── Selected text ──

AWS announces further initiatives in GenAI for public sector, precision healthcare

By Yogesh Hirdaramani

A US$50 million fund from Amazon Web Services (AWS) will provide public sector customers with credits to build new GenAI solutions.

In his opening keynote, AWS VIce President of Worldwide Public Sector, Dave Levy, shared on how AWS is supporting government agencies in adopting GenAI. Image: Amazon Web Services

At Amazon Web Services (AWS) Summit at Washington DC, generative AI (GenAI) dominated the cloud service provider’s public sector offerings.  


AWS announced its Public Sector Generative Artificial Intelligence Impact Initiative, a US$50 million (S$68 million) fund that would be available for new and existing global public sector customers. 


The initiative will allow public sector organisations to tap on AWS promotional credits to build new solutions using AWS’ GenAI tools, such as Amazon Bedrock, which provides access to foundation models, Amazon Q, a GenAI powered coding assistant, and Amazon Sagemaker, a platform that enables the creation, training, and deployment of AI tools. 


They will also have access to training and technical expertise across these projects. 


According to an April report by Forbes, AWS is a core growth engine for Amazon, with high demand in GenAI services driving growth. 

GenAI a seismic shift poised to reshape society 


In his keynote address, AWS Vice President of Worldwide Public Sector, Dave Levy, characterised GenAI as a seismic shift that is “poised to redefine the way we work, transform every customer experience we know, and shape some of society’s greatest challenges”.  


The event, held from June 26 to 27, saw technology leaders from AWS, along with AWS customers and partners, convene to discuss GenAI, cloud services, and citizen services. Apart from GenAI, AWS announced increased investments in precision medicine.

───
── Supplied material ──

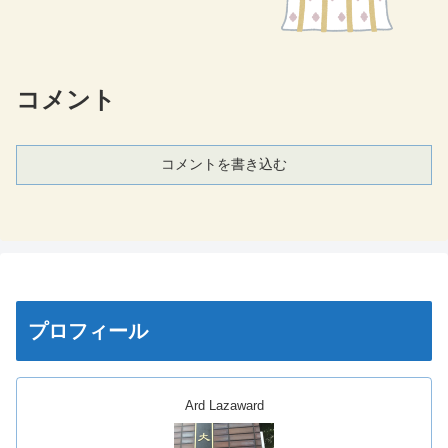
コメント
コメントを書き込む
プロフィール
Ard Lazaward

───

### Work instruction A
Return the part of the AWS article from "In his keynote" to "in precision medicine.", copied word for word.
### Work instruction B
In the AWS article, how large is the fund behind the Public Sector Generative Artificial Intelligence Impact Initiative?

### Exercise response A
In his keynote address, AWS Vice President of Worldwide Public Sector, Dave Levy, characterised GenAI as a seismic shift that is “poised to redefine the way we work, transform every customer experience we know, and shape some of society’s greatest challenges”.  


The event, held from June 26 to 27, saw technology leaders from AWS, along with AWS customers and partners, convene to discuss GenAI, cloud services, and citizen services. Apart from GenAI, AWS announced increased investments in precision medicine.

### Exercise response B
US$50 million (S$68 million)